Devoted to the Propagation and Defense of New Testament Christianity
January 19, 1967
NUMBER 36, PAGE 1-2a

Chickens Come Home To Roost

Herschel E. Patton

This expression suggests the same thought as "reaping what you sow". Frequently the reaping or roosting is not anticipated or expected, but the seed sown or the thing hatched develops after its kind. Parents fail to teach and influence their children along spiritual and moral lines. Eventually, the children are found to be irreligious and immoral, and we say "the chickens have come home to roost" or they are "reaping what they sowed."

In the October, 1966 issue of the Gospel Defender, a paper edited by Barry L. Anderson in Florence, Ala. , three writers--Alan Highers, Albert Hill, and Anderson---lament a liberalism now being manifested by some preachers in the church. The Gospel Advocate and Firm Foundation have also sounded the same lament.

These liberal preachers are accused of teaching that Christians can and should pray for the Holy Spirit without giving any scriptural proof for the contention. Albert Hill asks, "How many scriptures did brother Lovell use to prove his contention?"; then answers "Not one!". He goes on to say that this liberal preacher brands those who oppose him as "anti Holy Spirit brethren, apparently believing that "A man is against the Holy Spirit if he does not go along with his views."
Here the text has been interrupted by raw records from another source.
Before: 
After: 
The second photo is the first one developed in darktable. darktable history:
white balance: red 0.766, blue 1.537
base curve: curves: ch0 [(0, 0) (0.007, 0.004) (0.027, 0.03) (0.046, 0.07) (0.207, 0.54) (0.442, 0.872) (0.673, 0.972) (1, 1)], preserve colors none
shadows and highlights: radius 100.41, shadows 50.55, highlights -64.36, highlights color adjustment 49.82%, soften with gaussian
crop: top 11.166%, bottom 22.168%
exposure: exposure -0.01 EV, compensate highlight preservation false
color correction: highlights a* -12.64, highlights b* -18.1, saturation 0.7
Alan Highers writes about two preachers who have embraced error concerning the Holy Spirit and who take the position that it makes no difference when one observes the Lord's supper--that one is liberty to take it on any day of the week. Brother Highers says "all of us need to understand that some are drifting from the 'Old Paths. 'Anti-ism, which fought orphan homes and opposed church cooperation, was a threat to the church, but it did not present one-tenth of the danger that we will face in the next few years from liberalism, softness, and compromise."
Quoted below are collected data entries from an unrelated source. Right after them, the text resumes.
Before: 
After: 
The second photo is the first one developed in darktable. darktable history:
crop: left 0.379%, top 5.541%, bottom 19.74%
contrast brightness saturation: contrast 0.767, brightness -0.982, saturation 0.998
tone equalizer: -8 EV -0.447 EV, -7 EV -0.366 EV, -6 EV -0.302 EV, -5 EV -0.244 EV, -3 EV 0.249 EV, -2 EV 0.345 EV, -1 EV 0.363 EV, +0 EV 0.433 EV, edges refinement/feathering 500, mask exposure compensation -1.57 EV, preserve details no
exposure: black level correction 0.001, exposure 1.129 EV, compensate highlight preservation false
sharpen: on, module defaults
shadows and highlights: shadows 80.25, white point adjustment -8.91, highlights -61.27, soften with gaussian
The "Gospel Defender" was started several years ago for the purpose of promoting "institutions" for orphan care and the "sponsoring church" type of cooperation, and to oppose objectors to these things, whom they branded as "Antis". From the very beginning, the writers of this paper sowed the seed of justification without one scripture authorizing their practice. Repeatedly, they were asked--Where is the scripture (precept, example, or necessary inference) that authorized any organization other than a local congregation through which churches may do their work? --that authorized a church to send funds to another church except when the church is in want? No scripture was ever found. The opponents were simply called "anti" and accused of not believing in helping poor little orphans or in cooperation. Perhaps the liberal preachers "The Defender" now opposes, who teach error concerning the Holy Spirit, learned to accuse their objectors of being opposed to the Holy Spirit (anti-Holy Spirit) from "Defenders" writers!

In showing that the "institutional" and "sponsoring church" types of functioning are contrary to the scriptures, attention has been called to the apostolic examples of the Jerusalem church meeting the needs of its widows (Acts 6:1-5); the church at Antioch sending relief to needy saints in Judea, delivering the relief to the elders where the need existed (Acts 11:27-30); the churches in Macedonia and Achaia sending relief, by the hand of messengers chosen by the relief to the elders where the need existed (Acts 11:27-30); the churches in Macedonia and Achaia sending relief, by the hand of messengers chosen by each sending church, to poor saints in Jerusalem (1 Cor.15:1,2, 2 Cor.8, Rom.15:26-28); churches sending wages to Paul when he preached at Corinth (2 Cor. 11:8); and the Philippian church sending "once and again" unto Paul (Phil. 4:15-16). Thus, apostolic example rules out the "institutional" and "sponsoring church" types of benevolence and evangelism. The reply to this was to belittle and even deny the binding force of apostolic example. Then, some of us pointed out that if apostolic example is rejected, there is no authority for observing the Lord's supper on the first day of the week since the only New Testament passage as to "when" is the example of Acts 20:7. Being unwilling to abide by apostolic example in matters of church benevolence and evangelism, some followed the logical and natural course of rejecting the Lord's supper on the first day of the week. Such "liberalism" is the product of the seed sown by those who reject apostolic example.

Indeed, the chickens have come and are coming home to roost, but what monsters they have become since they were first hatched! Unscriptural beliefs about the Holy Spirit, no certain time for observing the Lord's supper, fraternizing with the denominations, acceptance of social drinking, dancing, and gambling, etc., are results of the "no scripture needed, examples not binding, no pattern," seed that has been sown by numerous preachers and such publications as the Gospel Defender, Gospel Advocate, Firm Foundation, and others as they promoted institutionalism and the sponsoring church.